TERNI – Luci ed ombre, ma le proporzioni sono ancora tutte da sviscerare con esattezza. E i sindacati, come si dice, sembrano in fase di attesa e ‘attento studio’ della situazione, fra voci più o meno inquietanti che si rincorrono, percezioni e dati che appaiono confortanti. Intanto e la Fiom Cgil a dire la sua.

Le assemblee “Si è concluso questa settimana – si legge nella nota della Fiom- il ciclo di ‘assemblee di organizzazione’ svolte all’interno del gruppo Ast, per fare il punto della situazione sulle tematiche aziendali, ma anche sulle iniziative, non scollegate, che come Fiom si stanno mettendo in campo in tema di legislazione del lavoro, a partire dall’abrogazione dei voucher e dal ripristino della responsabilità solidale negli appalti”.

Luci ed ombre Secondo il sindacato ‘rosso’ “dalle assemblee è emersa una soddisfazione rispetto all’andamento generale del sito che, ad oggi, testimonia una situazione economica, finanziaria, produttiva e di prospettiva sicuramente migliore rispetto agli anni precedenti. Una situazione che è frutto della mobilitazione dei lavoratori che hanno avuto la capacità di modificare il piano industriale di ThyssenKrupp e di consentire, con sacrifici organizzativi e salariali, il raggiungimento dei risultati odierni. Ma se l’andamento generale positivo è oggettivamente riconosciuto, altrettanto oggettivamente si vive in fabbrica un sentimento di preoccupazione rispetto a criticità ancora presenti che non sembrano andare nella direzione auspicata, al netto dei futuri e possibili assetti societari di TK”.
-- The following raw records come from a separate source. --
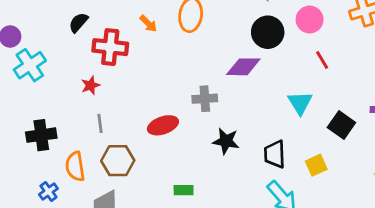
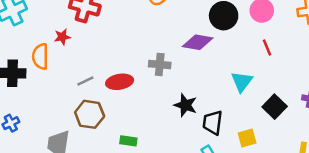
gray line: (100, 123) -> (85, 81), moved, turned 63
black star: (226, 141) -> (185, 105), moved
brown hexagon: (118, 161) -> (90, 114), moved
orange semicircle: (75, 166) -> (40, 56), moved

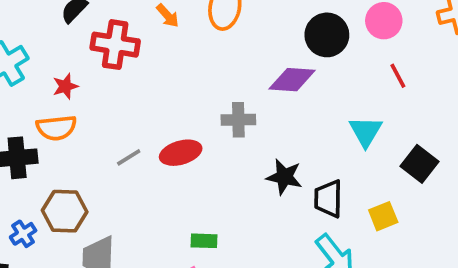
red star: (62, 37) -> (65, 86), moved
orange semicircle: (40, 56) -> (56, 128), turned -90
brown hexagon: (90, 114) -> (65, 211), moved

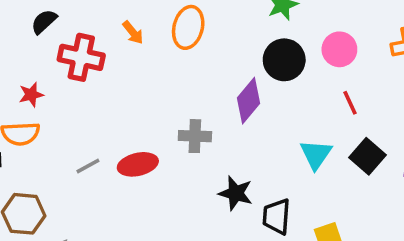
purple diamond: (292, 80) -> (248, 101), turned -57
black square: (419, 164) -> (368, 156), moved

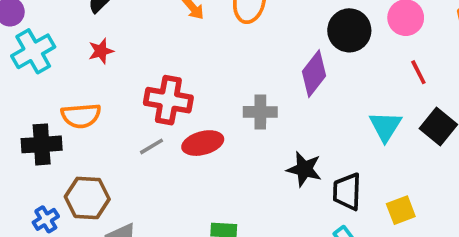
red cross: (81, 57) -> (168, 100), moved
red star: (31, 95) -> (101, 51), moved

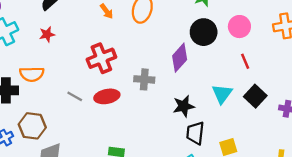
red cross: (168, 100) -> (101, 58), moved, turned -36
gray line: (152, 146) -> (75, 96), turned 56
black star: (304, 169) -> (184, 106), moved, turned -30

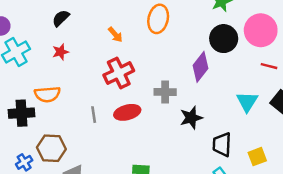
orange arrow: (107, 11) -> (115, 35), moved
pink circle: (239, 27) -> (261, 30), size x1.4
red line: (245, 61) -> (269, 66), turned -49
gray line: (75, 96) -> (94, 115), turned 56
black star: (184, 106) -> (191, 118), moved

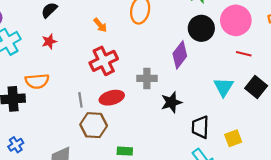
brown hexagon: (51, 148) -> (94, 125), moved

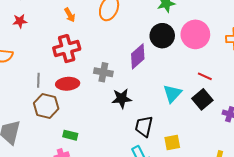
red line: (244, 54) -> (205, 76), moved

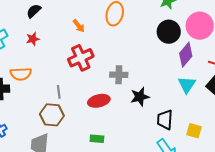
purple diamond: (138, 56) -> (186, 55), moved
red ellipse: (68, 84) -> (99, 101), moved
brown hexagon: (46, 106) -> (52, 115), moved
yellow square: (172, 142) -> (194, 131), turned 35

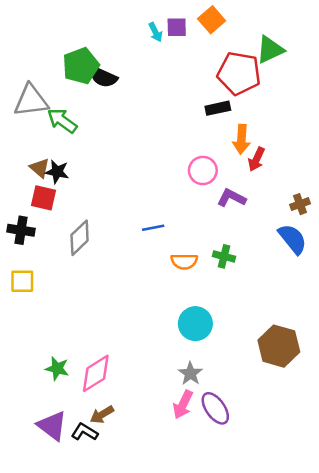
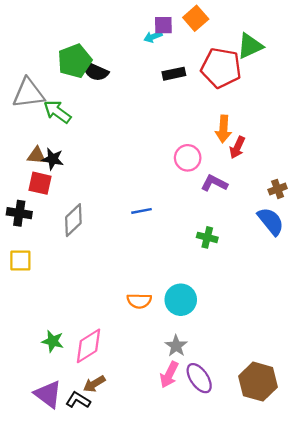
cyan arrow: (156, 32) -> (153, 37), moved, turned 96
black rectangle: (218, 108) -> (174, 74), moved
brown triangle: (40, 168) -> (37, 156), turned -36
orange semicircle: (184, 261) -> (139, 301), moved
brown hexagon: (279, 346) -> (258, 382), moved

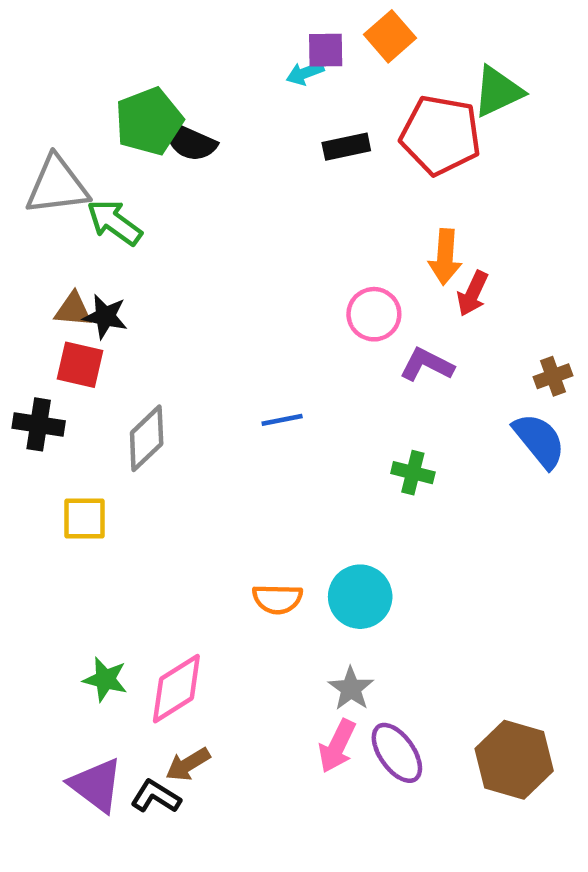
yellow square: (20, 260) -> (85, 519), moved

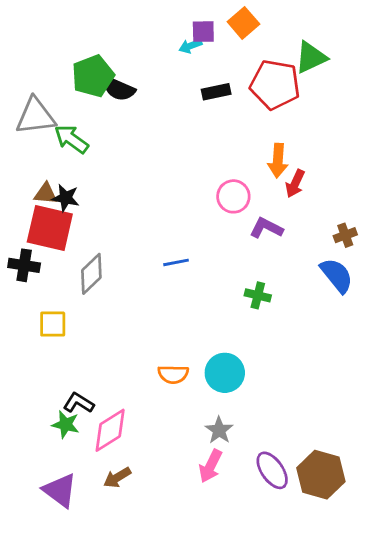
red square: (80, 365) -> (50, 228), size x1.6
purple ellipse: (397, 753) -> (272, 470), moved
black L-shape: (156, 796) -> (79, 403), moved

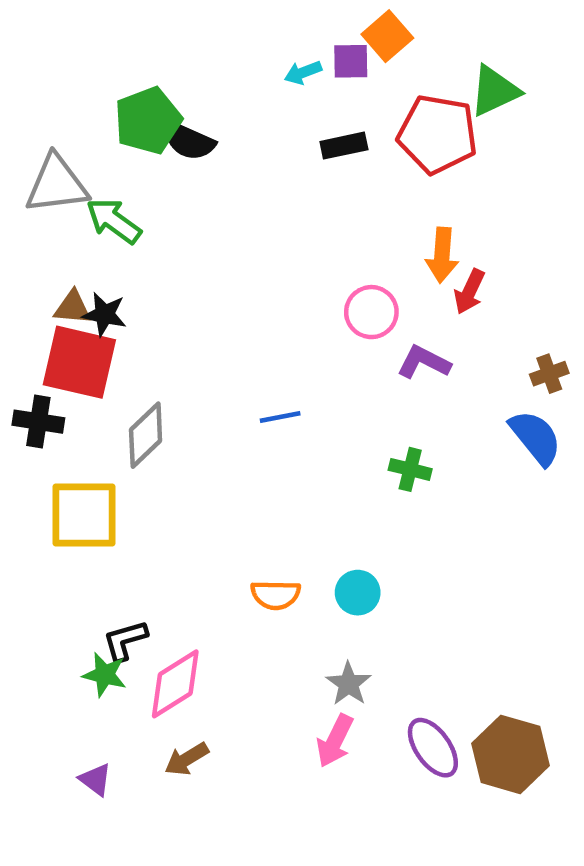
purple square: (203, 32) -> (351, 61), moved
yellow square: (53, 324) -> (84, 515), size x1.6
cyan circle: (225, 373) -> (358, 593), size x0.7
black L-shape: (79, 403) -> (125, 640), turned -48
purple triangle: (60, 490) -> (95, 780), size x0.6

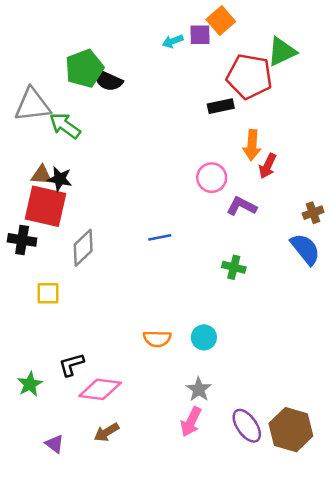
black rectangle: (344, 146) -> (221, 106), moved
yellow square: (84, 515) -> (48, 293), size x0.6
green star: (105, 675) -> (30, 384), moved, turned 30
pink diamond: (175, 684) -> (100, 389), turned 39

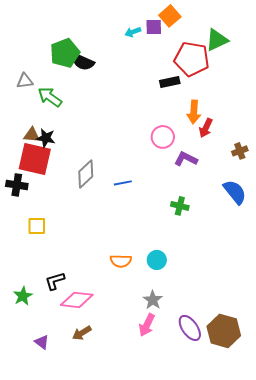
gray triangle: (32, 105) -> (25, 81), size x0.6
brown cross: (313, 213) -> (240, 151), moved
gray diamond: (83, 248) -> (86, 174), moved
Le criticità “In particolare – afferma la Fiom- le vicende commerciali, la non chiarezza sul futuro di alcune ex società controllate e le criticità del sistema degli appalti, rappresentano ancora punti che per i lavoratori sono dirimenti. Inoltre, emerge un forte malessere rispetto alla gestione complessiva del sito, con particolare attenzione all’organizzazione del lavoro, alle modalità operative e ad una non chiarezza di ruoli, funzioni e responsabilità che rischia di non far esprime al massimo le potenzialità produttive, professionali e lavorative. Dalle assemblee è emersa con forza la necessità di affrontare velocemente queste criticità e di aprire da subito una discussione sul contratto integrativo aziendale”.

Per la Fiom, “i lavoratori, prima dell’azienda, hanno a cuore i temi come ambiente, salute, sicurezza, formazione, problematiche sociali, organizzazione e redistribuzione della ricchezza in azienda, con giusti ed equi riconoscimenti professionali ed economici verso le maestranze che troppo hanno pagato in questi anni”.